OS interrupt mechanism and interrupt handler

Interrupt plays a particularly important role in the operating system , It is the basis for the realization of multiprogramming , Without interruption , It is impossible to implement multiprogramming , because Switching between processes is accomplished through interrupts . On the other hand , Interruption is also the basis of device management , In order to improve the utilization of processor and realize CPU And I/O The device executes in parallel , There must also be support for interruptions . The interrupt handler is I / O The lowest layer in the system , It is the whole I / O Foundation of the system .

Interrupt profile

1． Break and fall into

1） interrupt

Interruption means CPU Yes I / O A response to an interrupt signal sent by a device . CPU Pause the running program , Retain CPU After environment , Automatically go to execute the I / O Device interrupt handler . After the execution , Back to the breakpoint , Continue with the original procedure . I / O The device can be a character device , It can also be a piece of equipment 、 Communication equipment, etc . Because the interrupt is caused by an external device , So it is also called external interrupt .

2） fall into

There's another one from CPU Caused by internal events interrupt , For example, the process has overflow or underflow in the operation , Another example is a program error , Such as illegal instructions 、 The address is out of bounds , And power failure . This kind of interrupt is usually called Internal interruption or trapping （ trap ). Like an interrupt , If the system finds a trap event , CPU The executing program will also be suspended , Go to execute the handler of the trapped event . The main difference between interrupt and trap is the source of the signal , That is, from CPU external , still CPU Inside .
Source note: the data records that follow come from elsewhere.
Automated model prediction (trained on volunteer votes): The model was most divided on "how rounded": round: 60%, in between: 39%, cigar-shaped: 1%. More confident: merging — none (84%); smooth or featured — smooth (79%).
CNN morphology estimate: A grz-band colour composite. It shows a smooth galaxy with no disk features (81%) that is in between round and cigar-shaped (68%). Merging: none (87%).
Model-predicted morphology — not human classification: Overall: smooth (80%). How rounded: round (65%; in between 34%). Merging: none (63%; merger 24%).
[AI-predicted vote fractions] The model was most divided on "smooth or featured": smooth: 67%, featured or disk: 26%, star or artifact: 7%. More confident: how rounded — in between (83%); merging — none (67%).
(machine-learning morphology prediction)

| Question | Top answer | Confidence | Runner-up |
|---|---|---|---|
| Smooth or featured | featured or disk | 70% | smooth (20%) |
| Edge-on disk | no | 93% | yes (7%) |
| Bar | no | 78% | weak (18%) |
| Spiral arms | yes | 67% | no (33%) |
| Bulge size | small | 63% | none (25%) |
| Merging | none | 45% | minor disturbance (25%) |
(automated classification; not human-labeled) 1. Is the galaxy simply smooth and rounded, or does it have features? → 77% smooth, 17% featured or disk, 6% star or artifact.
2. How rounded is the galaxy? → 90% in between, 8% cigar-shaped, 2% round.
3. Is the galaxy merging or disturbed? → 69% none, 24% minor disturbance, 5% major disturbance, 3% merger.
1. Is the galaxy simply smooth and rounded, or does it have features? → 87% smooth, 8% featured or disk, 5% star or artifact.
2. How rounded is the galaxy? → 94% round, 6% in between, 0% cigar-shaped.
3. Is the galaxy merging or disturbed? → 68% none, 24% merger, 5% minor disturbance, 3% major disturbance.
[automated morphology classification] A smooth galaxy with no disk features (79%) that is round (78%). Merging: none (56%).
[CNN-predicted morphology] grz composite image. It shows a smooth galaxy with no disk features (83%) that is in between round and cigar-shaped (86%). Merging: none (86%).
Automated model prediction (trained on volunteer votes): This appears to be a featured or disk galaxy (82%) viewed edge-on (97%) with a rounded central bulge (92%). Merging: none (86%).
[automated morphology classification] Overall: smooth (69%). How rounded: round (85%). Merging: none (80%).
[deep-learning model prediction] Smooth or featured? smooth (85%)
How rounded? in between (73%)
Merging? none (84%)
2． Interrupt vector table and interrupt priority

1） Interrupt vector table

For the convenience of handling , Usually, each device is equipped with a corresponding interrupt handler , And put the entry address of the program in an entry of the interrupt vector table , And specify an interrupt number for the interrupt request of each device , It directly corresponds to an entry in the interrupt vector table . When I / O When the device sends an interrupt request signal , The interrupt controller determines the interrupt number of the request , Look up the interrupt vector table according to the interrupt number of the device , Get the entry address of the device interrupt handler , In this way, you can go to the interrupt handler to execute .

2） Interrupt priority

But the reality is ： There are often multiple interrupt sources , Each interrupt source has different urgency to service requirements , for example , The interrupt request of the keyboard terminal is less urgent than that of the printer , And the urgency of the printer interrupt request is not as good as that of the disk . So , The system needs to specify different priorities for them .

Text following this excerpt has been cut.